Und Thomas Algermissen vom Freiberufler-Netzwerk Its-people ergänzt: "Nach Jahren, in denen Systemhäuser Personal abgebaut haben, haben sie jetzt gar keine andere Wahl, als auf Freiberufler zurückzugreifen." Berater Harald Weber sieht es ähnlich: "In den letzten drei Jahren haben enge Märkte zu einer Anpassung auf der Personalseite geführt - das lässt sich jetzt nicht mehr zurückdrehen." Dabei sei die Entwicklung nicht neu: "Der Trend in den Unternehmen geht eindeutig dahin, Fixkosten abzubauen und sich für Projekte mit zusätzlichem Personal zu flexiblen Ausgaben zu verstärken", hat Algermissen beobachtet.

Die Tendenz zum Near- und Offshoring wird diese Entwicklung in Deutschland nicht bremsen. "Am ehesten wandern einfache Programmiertätigkeiten ins Ausland ab. Deshalb sind bei Freiberuflern zunehmend andere Fähigkeiten und Qualifikationen wie das Erarbeiten von Konzepten und die Planung von Projektteilen gefragt", so Korinth von Pass-IT. Brainforce-Personalchef Beier sieht den deutschen Freiberuflermarkt nicht vom günstigeren Osten bedroht: "Off- und Nearshoring sind keine Alternativen für das Projektgeschäft, schon wegen der erforderlichen engen Kommunikation. " Teamfähigkeit, soziale und kommunikative Kompetenz werden im Projektgeschäft fast so wichtig wie das fachliche Know-how.

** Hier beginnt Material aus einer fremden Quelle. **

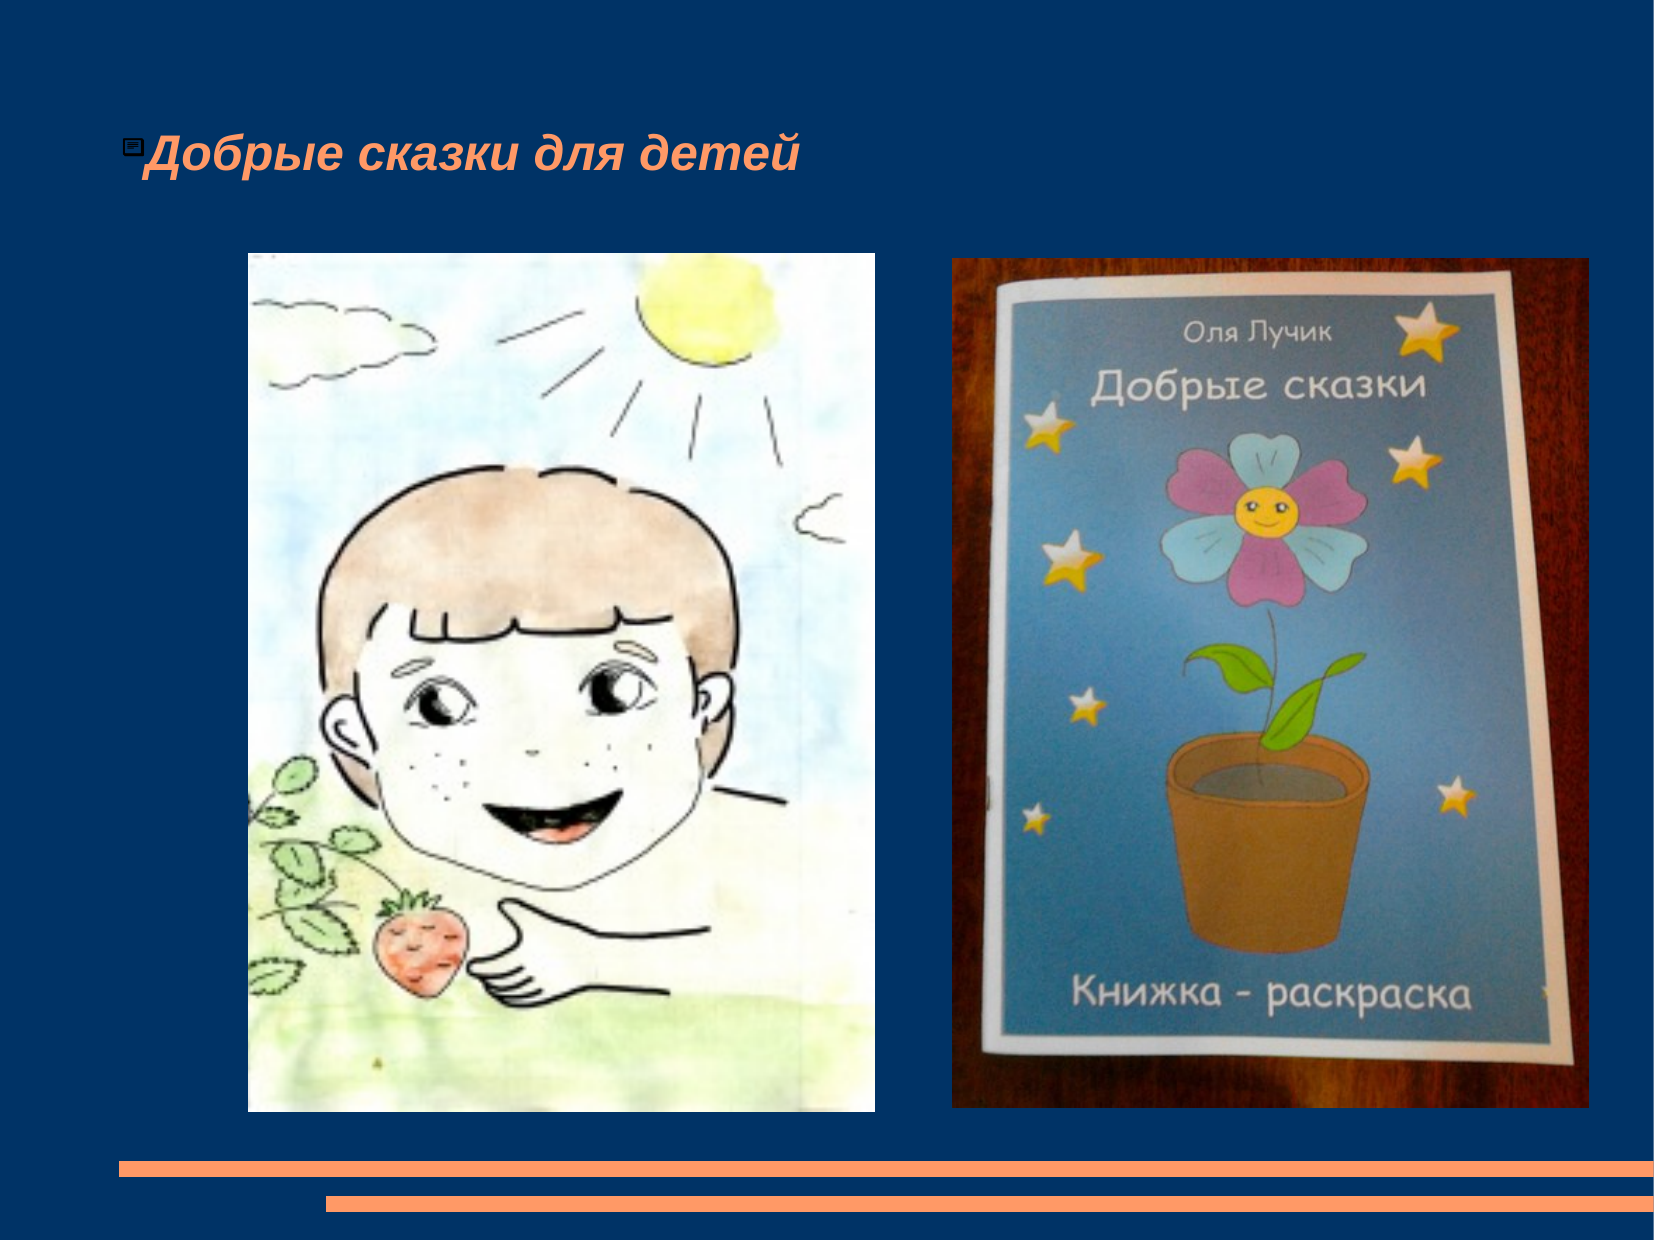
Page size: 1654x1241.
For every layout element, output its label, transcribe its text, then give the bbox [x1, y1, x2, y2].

title Добрые сказки для детей [121, 46, 1534, 254]
picture [952, 258, 1589, 1108]
picture [248, 253, 875, 1112]
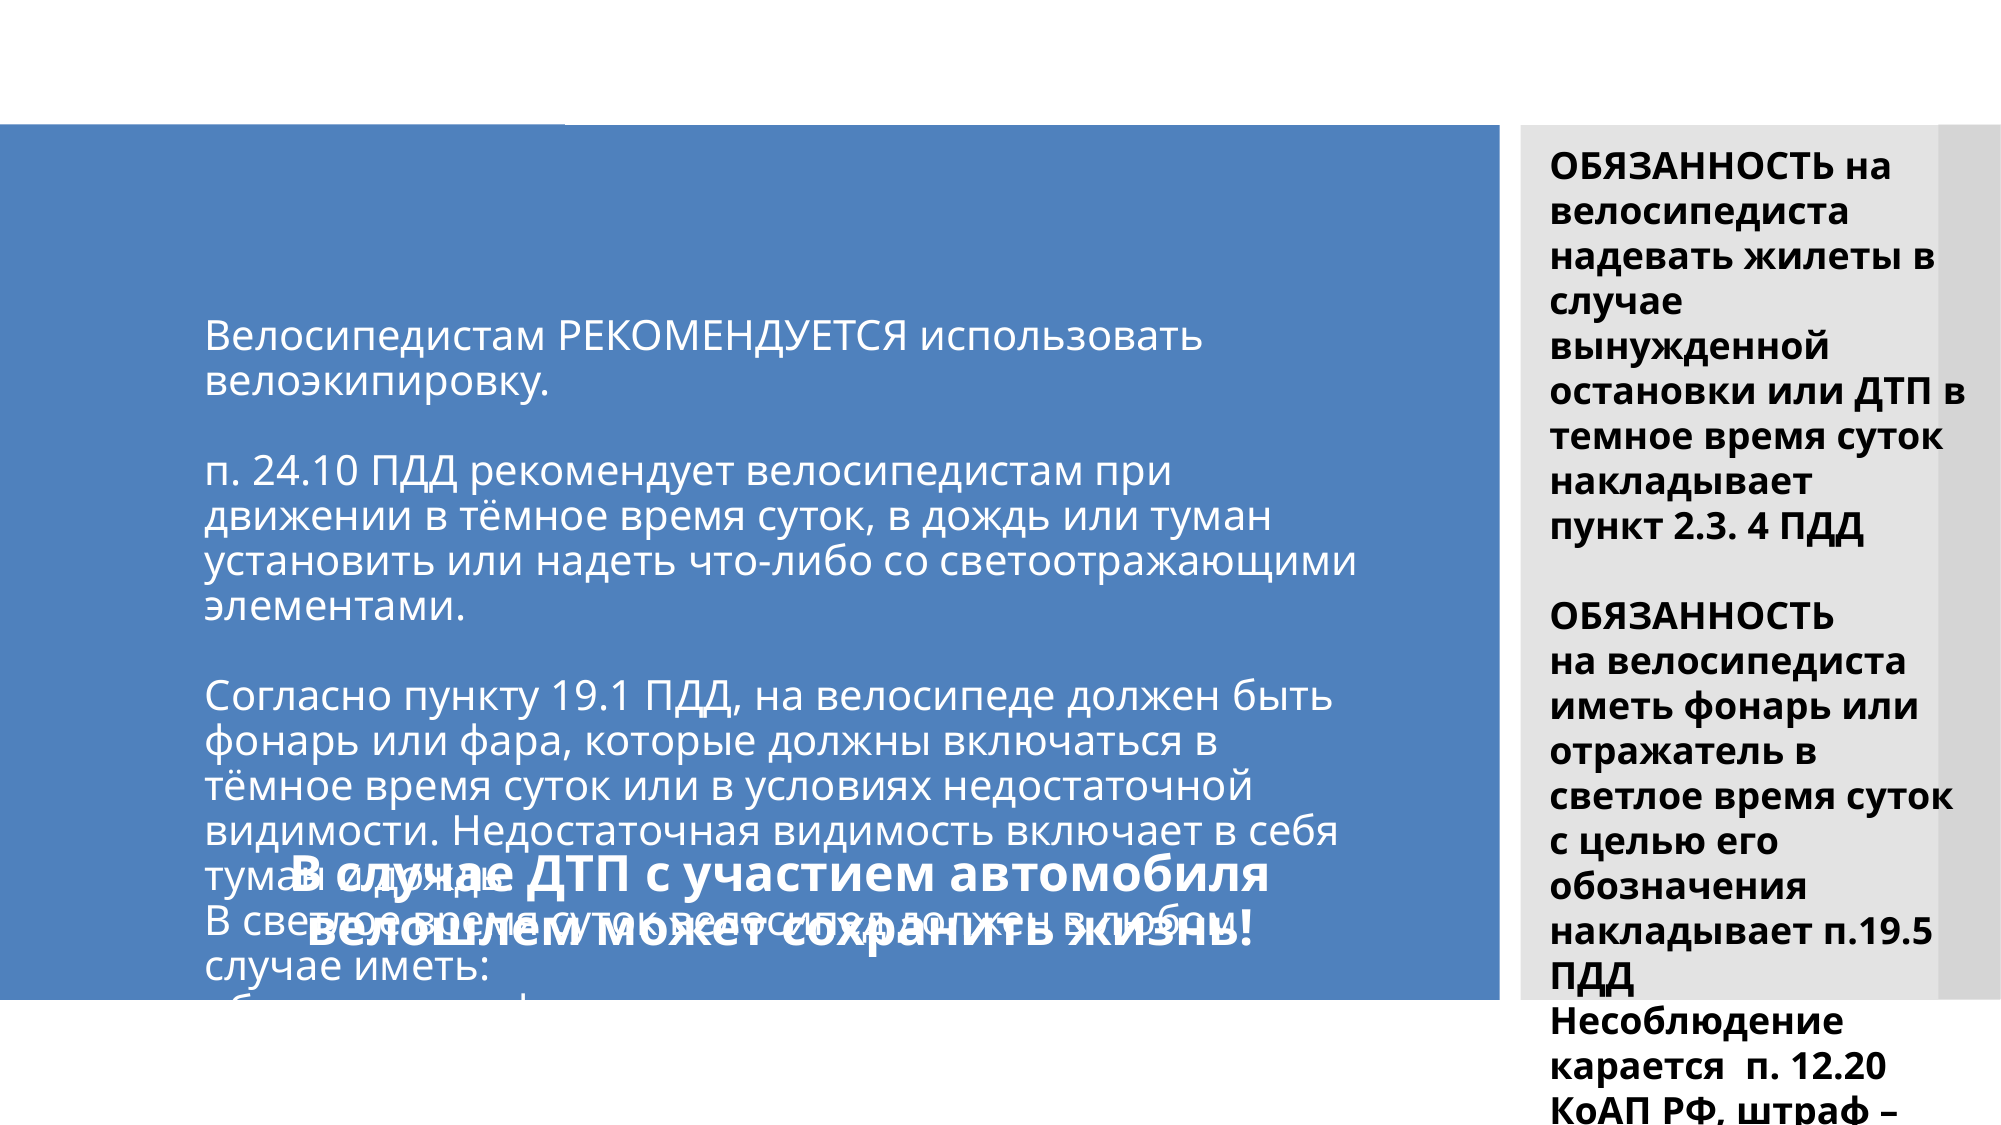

Keine falsche Bescheidenheit

Die Freiberufler sollten jedenfalls keine falsche Bescheidenheit an den Tag legen und ihren Anteil am Aufschwung einfordern: "Schließlich sind sie es, die bei nachlassender Konjunktur immer zuerst gehen müssen", resümiert Freiberufler Bode. "Wenn das Geschäft gut läuft, sollten sie die Chance haben, für schlechte Zeiten vorzubauen und sich ein wenig Speck anzulegen."

Diese Erkenntnis stößt indes nicht bei allen Auftraggebern auf Verständnis: "Es gibt trotz merklich verbesserter Auftragslage und Personalengpässen in stark nachgefragten Themengebieten selbst jetzt noch Kunden, die die Honorare drücken wollen", weiß Pass-IT-Teamleiter Korinth - eine Einstellung, die möglicherweise auf die Auftraggeber zurückfallen könnte. "Letzten Endes bekommt der Kunde immer das, wofür er bezahlt", ist Algermissen von Its-People überzeugt. Bei guter Auftragslage hieße das eben auch, dass sich gute Freiberufler einen adäquat dotierten Job suchen, und der Kunde, der die Preise drückt, mit genau jenen Qualifikationen zurückbleibt, für die er zu zahlen bereit ist. (hk)

*Holger Eriksdotter ist freier Journalist in Hamburg.